## TASK DIRECTIONS
Every line with the string "scroll" must be copied from the entries below.

## INFORMATION SHOWN
##############################

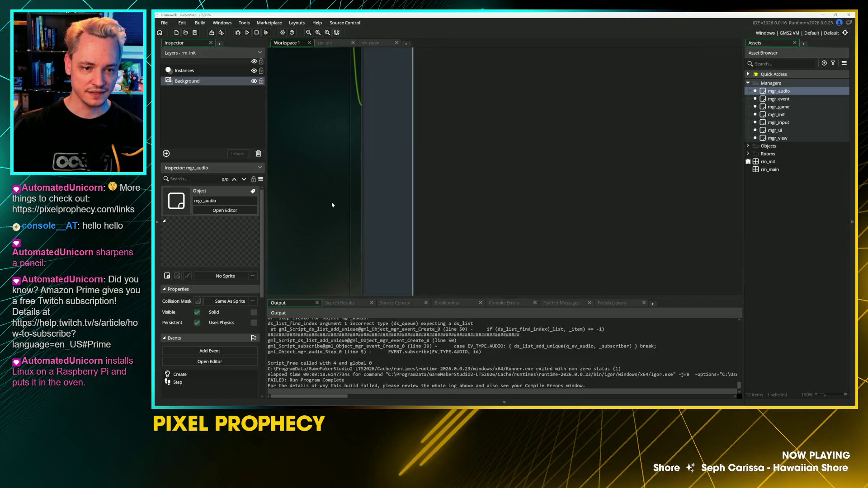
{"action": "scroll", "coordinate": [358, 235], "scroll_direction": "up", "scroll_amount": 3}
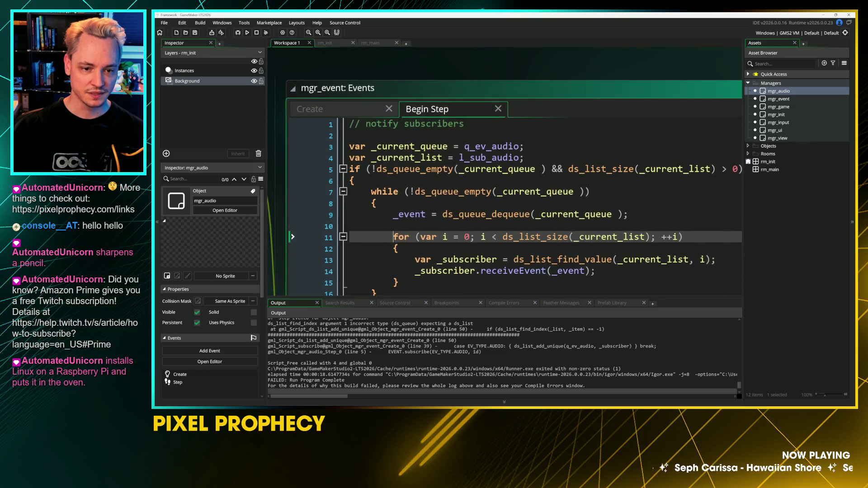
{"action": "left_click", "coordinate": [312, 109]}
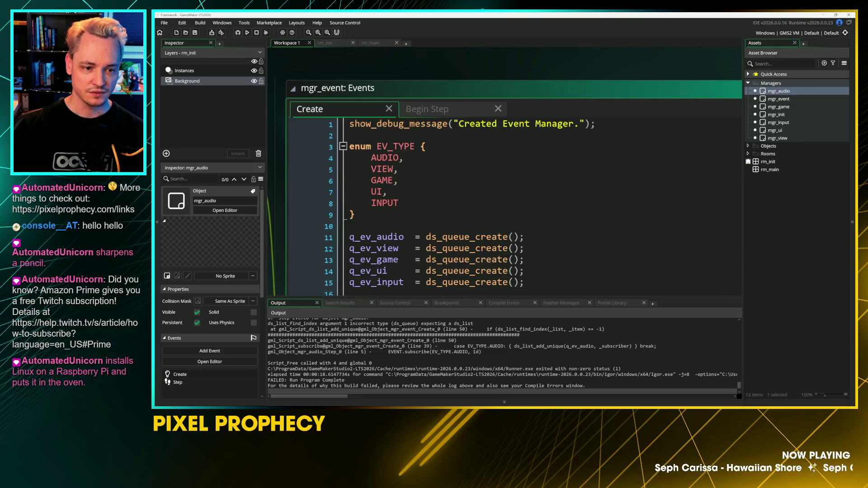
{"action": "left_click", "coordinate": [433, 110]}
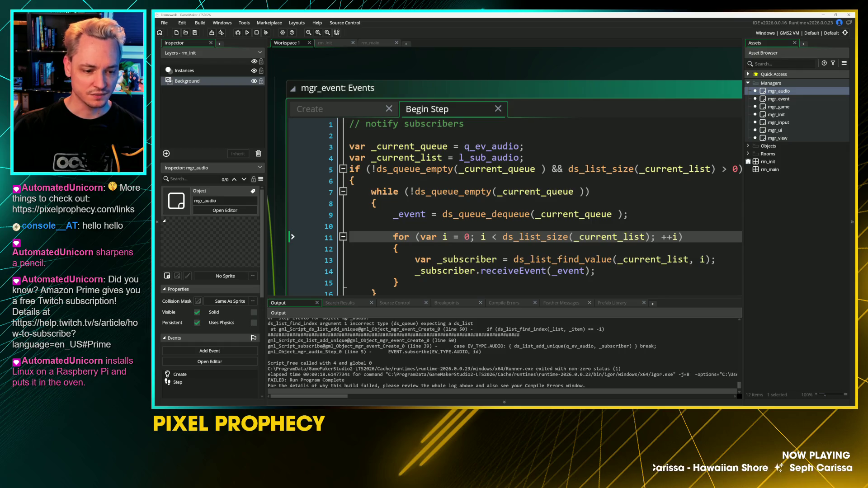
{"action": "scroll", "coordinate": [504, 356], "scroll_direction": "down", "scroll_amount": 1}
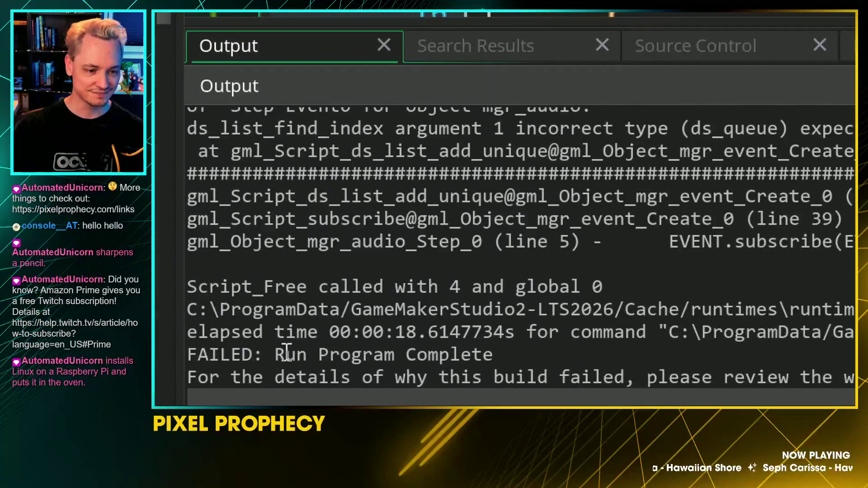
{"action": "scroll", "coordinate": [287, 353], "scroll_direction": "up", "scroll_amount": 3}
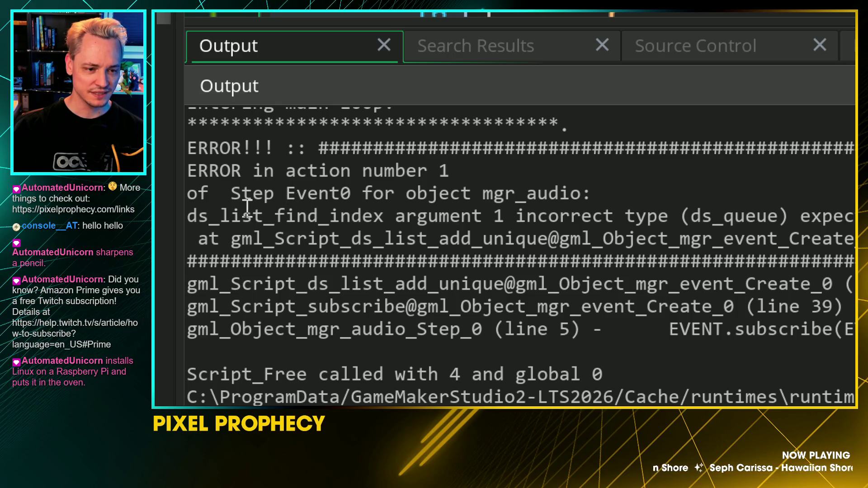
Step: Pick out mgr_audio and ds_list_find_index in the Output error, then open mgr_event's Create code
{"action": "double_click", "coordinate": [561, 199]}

##############################

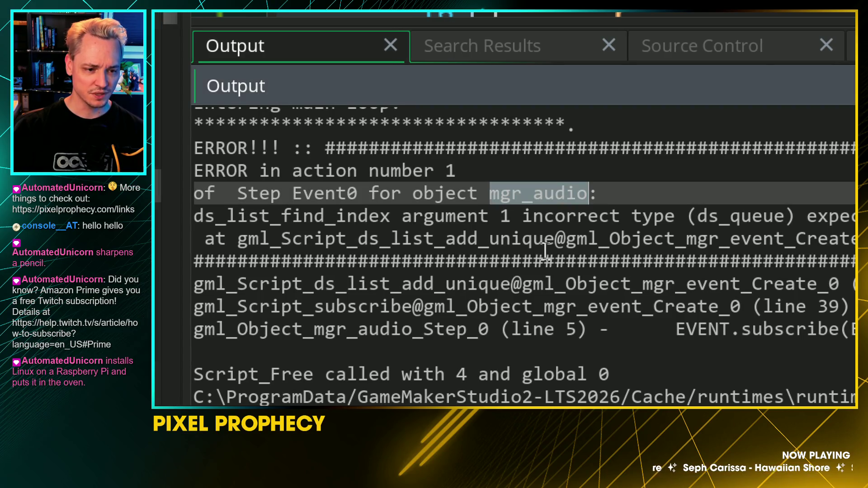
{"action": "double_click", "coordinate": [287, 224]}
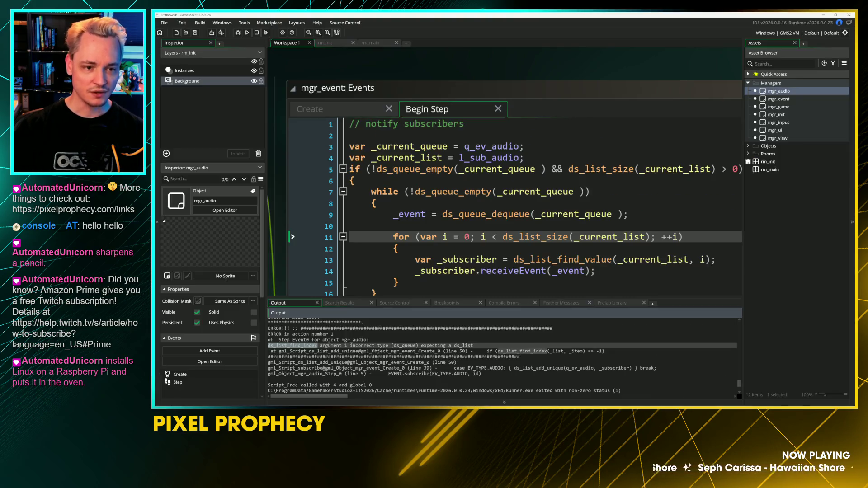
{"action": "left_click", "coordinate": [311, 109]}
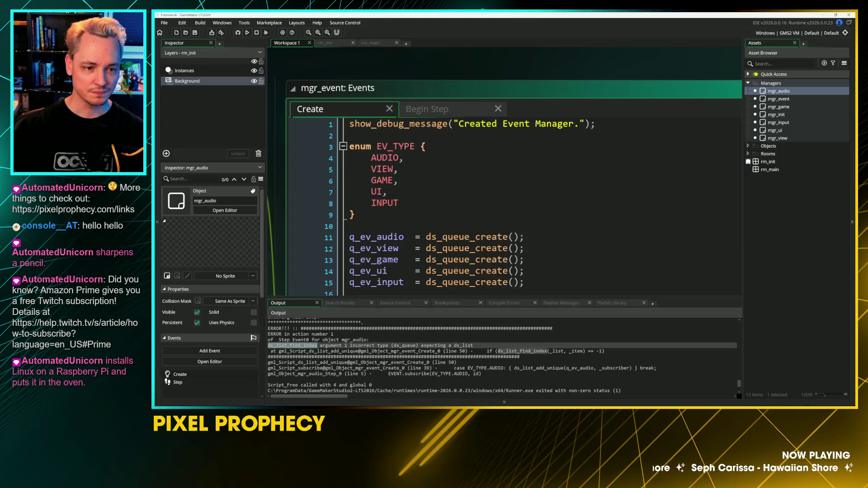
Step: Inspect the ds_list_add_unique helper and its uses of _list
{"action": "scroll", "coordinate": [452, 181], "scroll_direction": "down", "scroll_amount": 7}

##############################

## SOLUTION FOR THIS PROBLEM
{"action": "scroll", "coordinate": [358, 235], "scroll_direction": "up", "scroll_amount": 3}
{"action": "scroll", "coordinate": [504, 356], "scroll_direction": "down", "scroll_amount": 1}
{"action": "scroll", "coordinate": [287, 353], "scroll_direction": "up", "scroll_amount": 3}
{"action": "scroll", "coordinate": [452, 181], "scroll_direction": "down", "scroll_amount": 7}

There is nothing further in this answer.